EXERCISE OBJECTIVE: Copy out each of the records below word for word.

┌──

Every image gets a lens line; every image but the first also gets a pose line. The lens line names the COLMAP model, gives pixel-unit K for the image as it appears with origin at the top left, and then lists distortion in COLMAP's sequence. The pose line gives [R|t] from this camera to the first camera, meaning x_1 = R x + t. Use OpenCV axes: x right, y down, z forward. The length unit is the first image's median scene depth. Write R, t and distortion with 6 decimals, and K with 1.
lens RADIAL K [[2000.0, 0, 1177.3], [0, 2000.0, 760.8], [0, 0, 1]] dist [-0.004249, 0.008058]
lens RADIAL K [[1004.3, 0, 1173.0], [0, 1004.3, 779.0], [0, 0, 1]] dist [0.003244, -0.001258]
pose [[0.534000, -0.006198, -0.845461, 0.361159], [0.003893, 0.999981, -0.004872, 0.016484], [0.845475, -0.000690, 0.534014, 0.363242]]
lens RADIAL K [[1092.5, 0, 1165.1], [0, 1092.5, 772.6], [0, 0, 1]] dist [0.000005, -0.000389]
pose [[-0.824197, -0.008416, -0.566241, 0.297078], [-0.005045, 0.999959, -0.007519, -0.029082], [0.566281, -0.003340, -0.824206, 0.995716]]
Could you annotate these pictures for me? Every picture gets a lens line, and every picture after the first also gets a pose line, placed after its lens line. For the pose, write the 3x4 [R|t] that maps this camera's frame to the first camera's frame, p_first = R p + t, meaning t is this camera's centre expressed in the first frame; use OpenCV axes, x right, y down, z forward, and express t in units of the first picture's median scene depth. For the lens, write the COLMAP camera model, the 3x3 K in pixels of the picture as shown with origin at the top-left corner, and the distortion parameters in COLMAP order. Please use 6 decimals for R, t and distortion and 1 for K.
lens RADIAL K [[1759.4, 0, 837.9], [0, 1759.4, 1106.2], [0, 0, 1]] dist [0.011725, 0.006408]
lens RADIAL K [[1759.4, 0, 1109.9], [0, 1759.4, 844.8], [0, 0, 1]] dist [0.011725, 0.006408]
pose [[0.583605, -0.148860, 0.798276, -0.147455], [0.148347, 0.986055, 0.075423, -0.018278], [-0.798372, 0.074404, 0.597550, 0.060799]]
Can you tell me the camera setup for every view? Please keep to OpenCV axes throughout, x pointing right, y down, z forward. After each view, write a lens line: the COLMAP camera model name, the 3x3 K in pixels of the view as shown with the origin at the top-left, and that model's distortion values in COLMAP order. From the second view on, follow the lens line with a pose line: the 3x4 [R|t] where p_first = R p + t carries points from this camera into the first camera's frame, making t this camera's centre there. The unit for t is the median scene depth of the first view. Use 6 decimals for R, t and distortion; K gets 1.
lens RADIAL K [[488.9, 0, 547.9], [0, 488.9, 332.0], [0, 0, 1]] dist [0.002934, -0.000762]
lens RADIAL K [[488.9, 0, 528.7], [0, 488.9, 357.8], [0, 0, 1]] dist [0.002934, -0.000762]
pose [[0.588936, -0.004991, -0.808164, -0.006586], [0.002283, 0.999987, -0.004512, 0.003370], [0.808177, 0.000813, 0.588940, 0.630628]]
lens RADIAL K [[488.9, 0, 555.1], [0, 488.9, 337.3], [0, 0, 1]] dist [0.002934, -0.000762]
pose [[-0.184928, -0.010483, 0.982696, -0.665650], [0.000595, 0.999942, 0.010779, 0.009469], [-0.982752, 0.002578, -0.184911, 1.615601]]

└──

OUTPUT FOR THIS EXERCISE:
Every image gets a lens line; every image but the first also gets a pose line. The lens line names the COLMAP model, gives pixel-unit K for the image as it appears with origin at the top left, and then lists distortion in COLMAP's sequence. The pose line gives [R|t] from this camera to the first camera, meaning x_1 = R x + t. Use OpenCV axes: x right, y down, z forward. The length unit is the first image's median scene depth. Write R, t and distortion with 6 decimals, and K with 1.
lens RADIAL K [[2000.0, 0, 1177.3], [0, 2000.0, 760.8], [0, 0, 1]] dist [-0.004249, 0.008058]
lens RADIAL K [[1004.3, 0, 1173.0], [0, 1004.3, 779.0], [0, 0, 1]] dist [0.003244, -0.001258]
pose [[0.534000, -0.006198, -0.845461, 0.361159], [0.003893, 0.999981, -0.004872, 0.016484], [0.845475, -0.000690, 0.534014, 0.363242]]
lens RADIAL K [[1092.5, 0, 1165.1], [0, 1092.5, 772.6], [0, 0, 1]] dist [0.000005, -0.000389]
pose [[-0.824197, -0.008416, -0.566241, 0.297078], [-0.005045, 0.999959, -0.007519, -0.029082], [0.566281, -0.003340, -0.824206, 0.995716]]
Could you annotate these pictures for me? Every picture gets a lens line, and every picture after the first also gets a pose line, placed after its lens line. For the pose, write the 3x4 [R|t] that maps this camera's frame to the first camera's frame, p_first = R p + t, meaning t is this camera's centre expressed in the first frame; use OpenCV axes, x right, y down, z forward, and express t in units of the first picture's median scene depth. For the lens, write the COLMAP camera model, the 3x3 K in pixels of the picture as shown with origin at the top-left corner, and the distortion parameters in COLMAP order. Please use 6 decimals for R, t and distortion and 1 for K.
lens RADIAL K [[1759.4, 0, 837.9], [0, 1759.4, 1106.2], [0, 0, 1]] dist [0.011725, 0.006408]
lens RADIAL K [[1759.4, 0, 1109.9], [0, 1759.4, 844.8], [0, 0, 1]] dist [0.011725, 0.006408]
pose [[0.583605, -0.148860, 0.798276, -0.147455], [0.148347, 0.986055, 0.075423, -0.018278], [-0.798372, 0.074404, 0.597550, 0.060799]]
Can you tell me the camera setup for every view? Please keep to OpenCV axes throughout, x pointing right, y down, z forward. After each view, write a lens line: the COLMAP camera model name, the 3x3 K in pixels of the view as shown with the origin at the top-left, and that model's distortion values in COLMAP order. From the second view on, follow the lens line with a pose line: the 3x4 [R|t] where p_first = R p + t carries points from this camera into the first camera's frame, making t this camera's centre there. The unit for t is the median scene depth of the first view. Use 6 decimals for R, t and distortion; K gets 1.
lens RADIAL K [[488.9, 0, 547.9], [0, 488.9, 332.0], [0, 0, 1]] dist [0.002934, -0.000762]
lens RADIAL K [[488.9, 0, 528.7], [0, 488.9, 357.8], [0, 0, 1]] dist [0.002934, -0.000762]
pose [[0.588936, -0.004991, -0.808164, -0.006586], [0.002283, 0.999987, -0.004512, 0.003370], [0.808177, 0.000813, 0.588940, 0.630628]]
lens RADIAL K [[488.9, 0, 555.1], [0, 488.9, 337.3], [0, 0, 1]] dist [0.002934, -0.000762]
pose [[-0.184928, -0.010483, 0.982696, -0.665650], [0.000595, 0.999942, 0.010779, 0.009469], [-0.982752, 0.002578, -0.184911, 1.615601]]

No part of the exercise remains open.